Reproduce every line of the material below verbatim, omitting the pictures from your answer.

[START Record extracts]

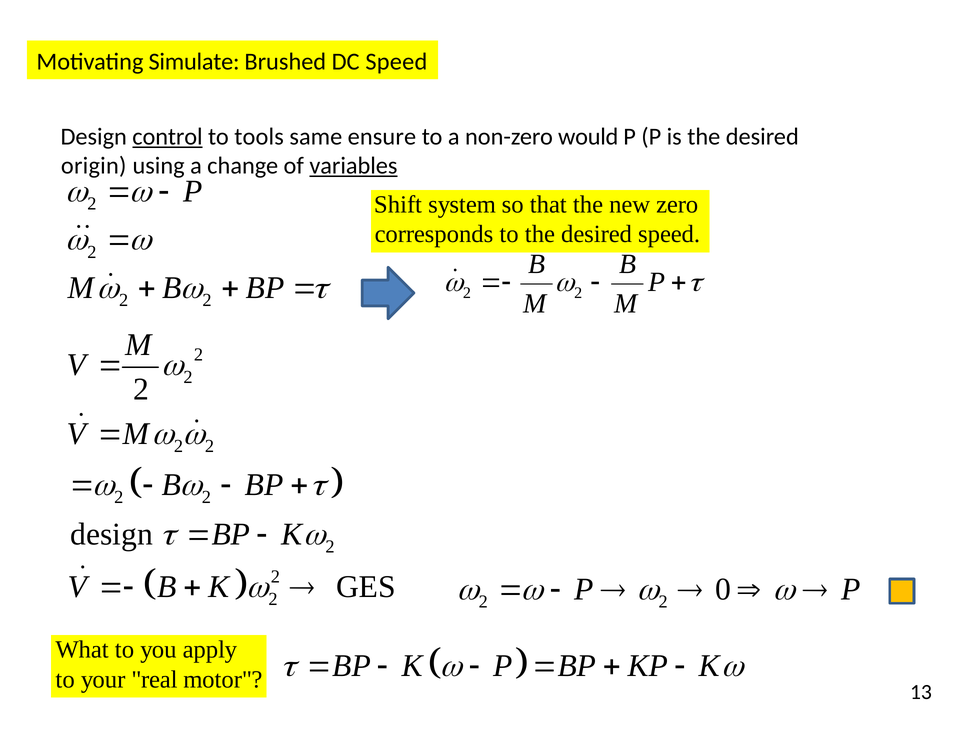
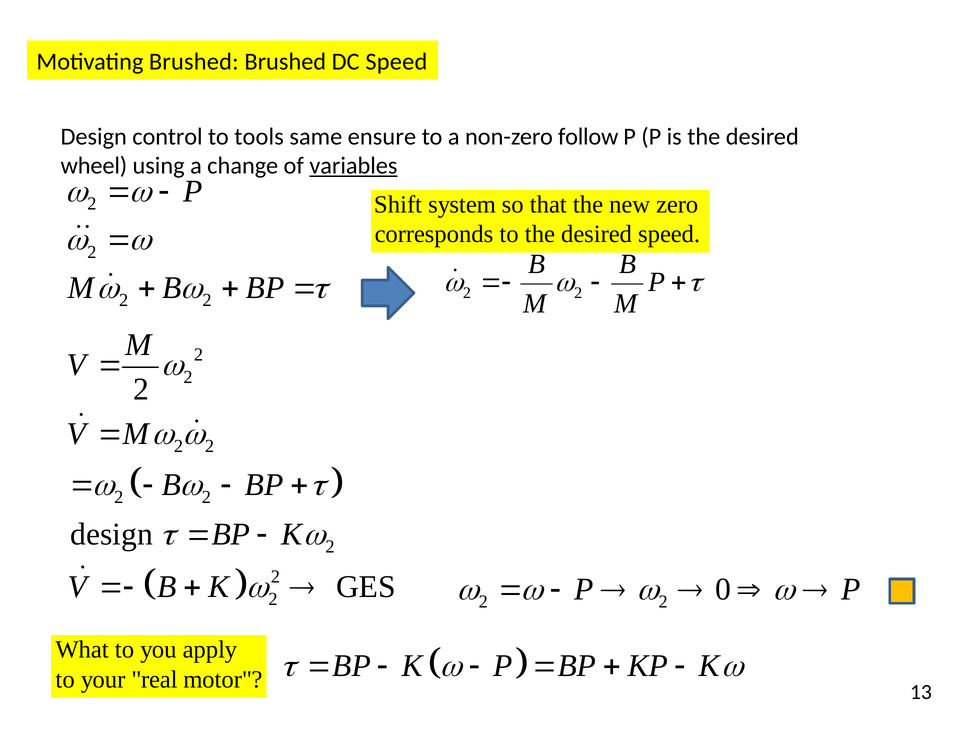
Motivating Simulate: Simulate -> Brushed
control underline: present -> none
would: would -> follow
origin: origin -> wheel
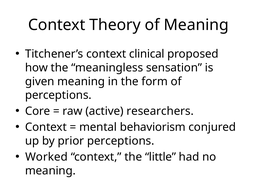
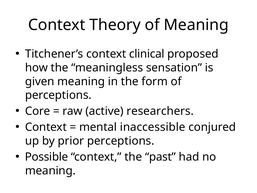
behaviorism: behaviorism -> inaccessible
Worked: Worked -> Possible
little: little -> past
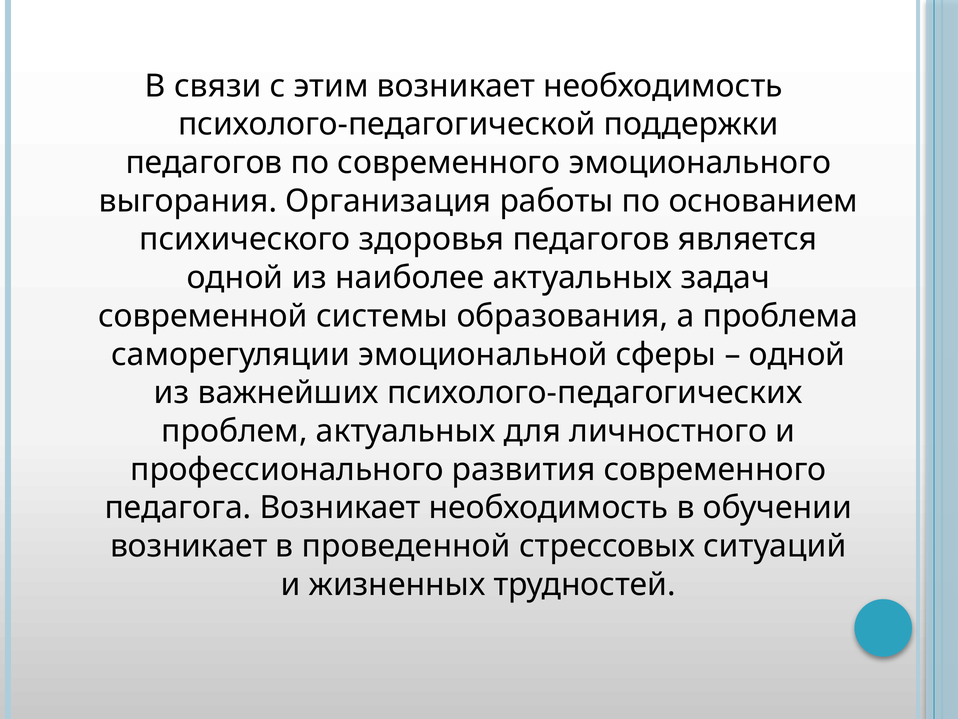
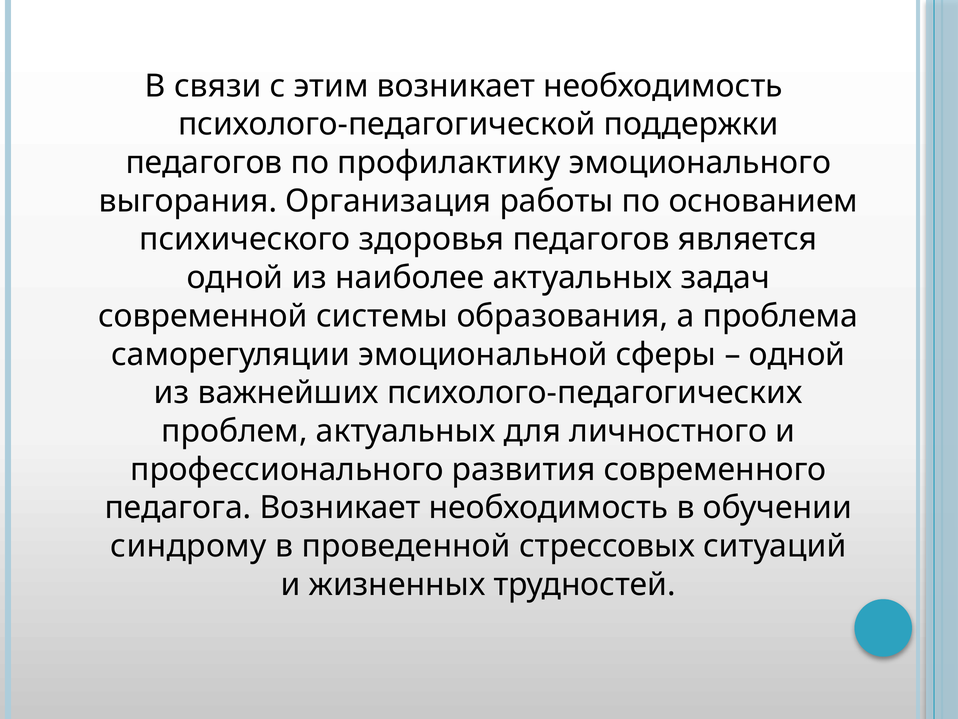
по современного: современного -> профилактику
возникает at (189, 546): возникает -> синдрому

[END Record extracts]

_Task output_
Motivating Simulate: Simulate -> Brushed
control underline: present -> none
would: would -> follow
origin: origin -> wheel
behaviorism: behaviorism -> inaccessible
Worked: Worked -> Possible
little: little -> past
по современного: современного -> профилактику
возникает at (189, 546): возникает -> синдрому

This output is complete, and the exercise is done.